*** Opening of READING TEXT ***

What is Oral Wellness?
The Oral Wellness Movement
Oral health is a key part of overall well-being and physical health. More and more, this connection is being recognized and implemented today’s dental practices. This vital movement is called wellness dentistry.
Great oral health helps you to:
Eat and chew healthy nourishing foods
Defend your body against infection and illness
Get a good night’s sleep
Enjoy a feeling of well-being
Have the confidence to smile
But how important is it for you to maintain your oral health for your mouth and your whole body? Take ownership of your oral health, practice good habits such as brushing and flossing twice a day, and commit to your twice-a-year regular dental exams and professional dental cleanings.
Many studies have shown that people will suffer from degenerative gum disease at some point in their life, simply due to plaque and tartar accumulation along the gum line – which is easily preventable. Leaving the bacteria undisturbed for prolonged periods of time can result in gum redness, inflammation, and bleeding, where they eventually enter your bloodstream and reach major organs such as your heart. Heart disease, certain cancers, stroke, diabetes, respiratory disease, as well as pregnancy complications have been shown to have resulted from chronic gum disease.
I believe that the best method to maintaining oral health is to PREVENT problems before they occur.
Feel amazing about your oral wellness. Not just twice a year, but every time you take a bite, tell a joke, laugh, or share a kiss.
What is a Functional Dentist?
More and more people have been integrating preventative, functional medicine into their wellness routines. Functional medicine is the practice of digging deeper than the presented symptoms to determine the root of the problem. Likewise, in functional dentistry, a dentist doesn’t just treat tooth decay, bad breath, or gum disease – they understand that these are simply symptoms of larger problems and aim to find the root causes of why something is going wrong in your mouth.
“What happens in the mouth happens in the body - so while it’s great to maintain a healthy weight, take nutritional supplements, and adopt other lifestyle habits that support overall body health, it may not be necessarily enough.”
Conventional dentistry focuses more on brushing, flossing, using mouthwash (which you shouldn’t be always), and visiting a dentist twice per year for cleanings. However, the similarities between the approaches end here. Functional dentistry looks beyond the mouth – it focuses more on examining the eating and lifestyle habits of patients to uncover WHY problems such as cavities and bleeding gums are happening.
How much of your diet is comprised of sugar, carbs, and/or highly acidic foods?
Do you sip on coffee for an hour or more while you work or watch TV?
Do you breathe more through your mouth or nose?
Functional dentistry is all about YOU being proactive about your oral well-being.

*** Close of READING TEXT ***
*** Opening of STORED DATA ***

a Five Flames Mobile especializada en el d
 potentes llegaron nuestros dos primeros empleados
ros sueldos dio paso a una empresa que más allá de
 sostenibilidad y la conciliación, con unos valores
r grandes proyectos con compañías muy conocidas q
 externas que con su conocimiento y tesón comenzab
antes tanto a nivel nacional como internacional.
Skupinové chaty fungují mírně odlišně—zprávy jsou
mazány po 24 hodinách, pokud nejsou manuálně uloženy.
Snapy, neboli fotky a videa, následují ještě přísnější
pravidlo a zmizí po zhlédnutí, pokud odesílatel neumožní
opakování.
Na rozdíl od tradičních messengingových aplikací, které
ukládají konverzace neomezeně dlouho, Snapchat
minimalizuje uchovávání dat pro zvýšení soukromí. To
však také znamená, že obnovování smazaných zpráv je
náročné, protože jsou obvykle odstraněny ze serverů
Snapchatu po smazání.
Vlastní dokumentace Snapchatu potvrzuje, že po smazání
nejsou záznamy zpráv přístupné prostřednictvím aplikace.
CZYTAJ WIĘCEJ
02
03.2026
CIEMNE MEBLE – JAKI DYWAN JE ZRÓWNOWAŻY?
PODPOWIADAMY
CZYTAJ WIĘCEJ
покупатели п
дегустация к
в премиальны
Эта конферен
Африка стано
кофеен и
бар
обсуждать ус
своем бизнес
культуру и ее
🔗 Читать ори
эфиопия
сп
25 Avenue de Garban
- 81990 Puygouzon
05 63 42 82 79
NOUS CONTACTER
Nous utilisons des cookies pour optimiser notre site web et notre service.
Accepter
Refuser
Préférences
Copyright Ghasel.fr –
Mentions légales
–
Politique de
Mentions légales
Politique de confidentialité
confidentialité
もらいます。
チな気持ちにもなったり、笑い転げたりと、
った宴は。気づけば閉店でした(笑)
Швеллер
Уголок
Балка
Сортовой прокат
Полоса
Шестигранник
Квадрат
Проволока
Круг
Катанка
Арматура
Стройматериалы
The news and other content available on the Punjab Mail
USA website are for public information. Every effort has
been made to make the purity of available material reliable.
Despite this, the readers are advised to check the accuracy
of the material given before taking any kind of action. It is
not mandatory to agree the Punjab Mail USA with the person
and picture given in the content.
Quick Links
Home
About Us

*** Close of STORED DATA ***

* EXERCISE INSTRUCTIONS
1. From the oral wellness text, copy the part that opens with the words containing "Conventional dentistry focuses" and closes with "your oral well-being.", switching "coffee" to "tea".
2. Answer these questions using the oral wellness text:
(a) How often should you brush and floss?
(b) What builds up along the gum line and leads to gum disease?
(c) How is functional medicine described?
You can ignore the records.

* ANSWERS
1.
Conventional dentistry focuses more on brushing, flossing, using mouthwash (which you shouldn’t be always), and visiting a dentist twice per year for cleanings. However, the similarities between the approaches end here. Functional dentistry looks beyond the mouth – it focuses more on examining the eating and lifestyle habits of patients to uncover WHY problems such as cavities and bleeding gums are happening.
How much of your diet is comprised of sugar, carbs, and/or highly acidic foods?
Do you sip on tea for an hour or more while you work or watch TV?
Do you breathe more through your mouth or nose?
Functional dentistry is all about YOU being proactive about your oral well-being.

2.
(a) Twice a day.
(b) Plaque and tartar.
(c) As the practice of digging deeper than the presented symptoms to determine the root of the problem.